The thing that helped me the most when coming to university was doing a Foundation Year Course before my Undergraduate Course. To any students that are considering going to Loughborough University but are unsure, I would highly recommend applying for one of their Foundation Courses to see if university life and higher education are right for you. If not, you can then seek other options instead of being tied to a further 2-3 years that you may not enjoy.

I think that there is a myth that Foundation Courses are easy and aren’t worth considering. However, I received three A* grades in my A Levels and I still found my Art Foundation Course to be challenging and enjoyable. I learnt many skills too that I have brought into my degree work as well. It is an option that I would recommend to anyone looking to come to Loughborough University but who is unsure if university life is right for them.

I then chose to study Graphic Communication & Illustration because I like creating work that communicates with people. I don’t like creating work for myself, I prefer to answer more rigid client briefs where I need to achieve specific aims. As I have progressed through my course, I have worked with numerous Students’ Union associations too which has also shown me how much I like working with clients to visualise their ideas.

I like that on my course, I feel as though I am a part of a community rather than a course. I have always felt that Art education is a little different in that we often work in more collaborative spaces - there is more of an emphasis on sharing ideas and working together to achieve a common aim of solving a brief.

There is not only a good atmosphere between students but with staff as well. I like that the tutors know who I am and what my strengths and weaknesses are. I have known some members of staff since Art Foundation Year and they have been able to see me grow as a creative individual.
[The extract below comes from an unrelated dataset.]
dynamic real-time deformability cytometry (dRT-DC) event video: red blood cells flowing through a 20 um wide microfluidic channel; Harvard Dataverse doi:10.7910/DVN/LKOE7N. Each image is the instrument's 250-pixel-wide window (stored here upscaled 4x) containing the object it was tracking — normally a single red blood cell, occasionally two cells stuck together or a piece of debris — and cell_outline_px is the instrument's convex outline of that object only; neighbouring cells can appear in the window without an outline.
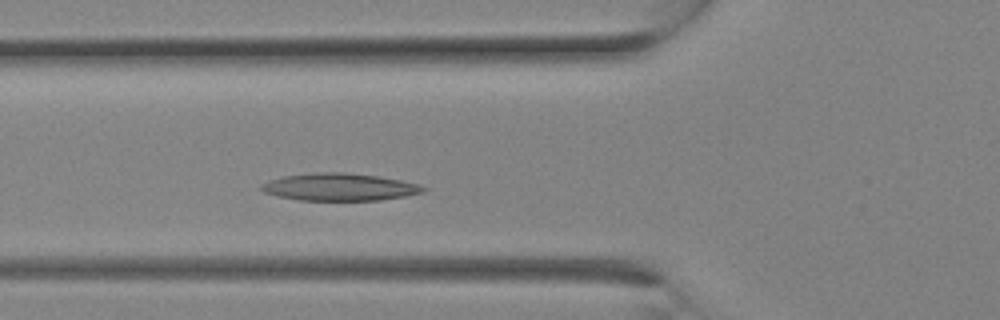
{"species": "Egyptian fruit bat (a non-hibernating species)", "species_latin": "Rousettus aegyptiacus", "temperature_condition": "room temperature", "stored_images_in_passage": 6, "camera_frame_rate_fps": 3000, "um_per_image_px": 0.085, "animal": {"sex": "female"}, "frame": {"image": 1, "passage_image": 6, "time_ms": 1.667, "image_size_px": [1000, 320], "cell_outline_px": [[428, 188], [424, 192], [404, 196], [380, 200], [300, 200], [280, 196], [264, 192], [260, 188], [260, 184], [268, 180], [284, 176], [312, 172], [344, 172], [380, 176], [420, 184]], "centroid_in_image_um": [28.87, 15.88], "position_along_channel_um": 96.9, "area_um2": 25.89}}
They give me advice tailored more towards my strengths and push me to expand my existing knowledge.

My favourite project was one I completed last year where I had to create a series of three posters that highlighted an issue in an LEDC. My posters where exploring the issue of malaria and how people could protect themselves against it.

I enjoyed this project because it was the first time that I ever completed a piece of graphics that was more ‘socially-beneficial.’ A lot of the work that I do now is more in line with this, this summer I have been learning about inclusive design and how I can make my graphics more accessible to people with disabilities. I look back to that project as the origin of my passion for work like this.

I have received plenty of support from both my department and the University. In my department, my tutors are easy to contact and are always willing to provide guidance when it is requested. The University has also provided me with an outstanding level of support too. Alongside Disability Support Allowance (DSA), the University has been able to provide me with both a study skills mentor and a support mentor for my Asperger’s. Both have been highly important to my time at University, allowing me to flourish academically and socially.

I think that the most important thing for first year of university is to establish a routine. With all the freedom that university provides, it is very easy to get into a cycle of slacking off and then getting into stressful situations with deadlines. I think that once you have established a good routine, you then know when your busy and free periods are. The free periods can then be maximised to make the most of time that you have, to get a healthy balance between work and leisure.

My favourite thing about being a Loughborough student is that I feel proud of my university. In the past, I have always felt satisfied with where I have been but have never had a strong sense of devotion or affiliation towards where I am. There is definitely something about Loughborough though that makes you want to be a part of the community and draws you to want to do your best for both yourself and the university. I will always cherish the time that I have had here – it has been a privilege.